_Text provided_
Posted by jarudin (jarudin), 25 April 2004
I made a script to convert a BBcode like system into normal HTML (see code below)

The only problem is that repetion of the same code (like in the string I inputted in the script the script will take the first b and very last /b and convert those to <b> and </b>. Which means the 'count' is greedy. I found a way around it, but cant seem to implemtent it.

http://www.wellho.net/regex/php.html

'Add a ? after any count to turn it sparse (match as few as possible) rather than have it default to greedy'

I dont understand where to put the '?'

I'va already tried working around the '?' but that only made it worse.

Code:
<?

_Records shown_
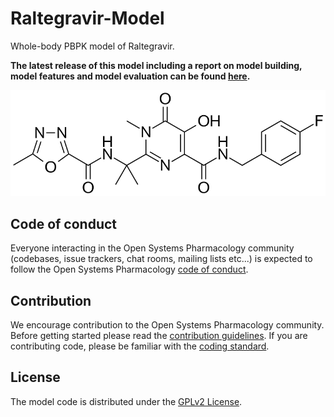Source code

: # Raltegravir-Model
Whole-body PBPK model of Raltegravir.

**The latest release of this model including a report on model building, model features and model evaluation can be found [here](https://github.com/Open-Systems-Pharmacology/Raltegravir-Model/releases/tag/v1.0).**

<p align="center">
  <img src="Raltegravir.png">
</p>


## Code of conduct

Everyone interacting in the Open Systems Pharmacology community  (codebases, issue trackers, chat rooms, mailing lists etc...) is  expected to follow the Open Systems Pharmacology [code of conduct](https://github.com/Open-Systems-Pharmacology/Suite/blob/master/CODE_OF_CONDUCT.md#contributor-covenant-code-of-conduct).

## Contribution

We encourage contribution to the Open Systems Pharmacology community. Before getting started please read the [contribution guidelines](https://github.com/Open-Systems-Pharmacology/Suite/blob/master/CONTRIBUTING.md#ways-to-contribute). If you are contributing code, please be familiar with the [coding standard](https://github.com/Open-Systems-Pharmacology/Suite/blob/master/CODING_STANDARDS.md#visual-studio-settings).

## License

The model code is distributed under the [GPLv2 License](https://github.com/Open-Systems-Pharmacology/Suite/blob/develop/LICENSE).
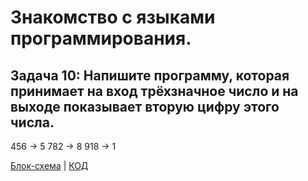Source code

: # Знакомство с языками программирования.

## Задача 10: Напишите программу, которая принимает на вход трёхзначное число и на выходе показывает вторую цифру этого числа.

456 -> 5
782 -> 8
918 -> 1

 [Блок-схема](diagram.drawio.png) | [КОД](Program.cs)
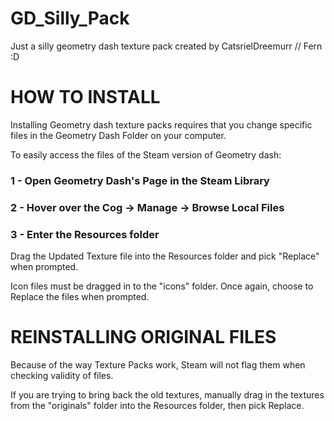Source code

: # GD_Silly_Pack
Just a silly geometry dash texture pack created by CatsrielDreemurr // Fern :D

# HOW TO INSTALL
Installing Geometry dash texture packs requires that you change specific files in the Geometry Dash Folder on your computer.

To easily access the files of the Steam version of Geometry dash:

### 1 - Open Geometry Dash's Page in the Steam Library

### 2 - Hover over the Cog -> Manage -> Browse Local Files

### 3 - Enter the Resources folder


Drag the Updated Texture file into the Resources folder and pick "Replace" when prompted.

Icon files must be dragged in to the "icons" folder. Once again, choose to Replace the files when prompted.

# REINSTALLING ORIGINAL FILES
Because of the way Texture Packs work, Steam will not flag them when checking validity of files.

If you are trying to bring back the old textures, manually drag in the textures from the "originals" folder into the Resources folder, then pick Replace.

_Task to carry out_
Using the forum post, please explain in one to three sentences why the script pairs the first b with the very last /b when converting to <b> and </b>. The rows were taken from a different source.

_Result below_
The post says the 'count' in the pattern is greedy, so it matches as much as possible rather than as few as possible. When the same code repeats, one match therefore stretches from the first b to the very last /b.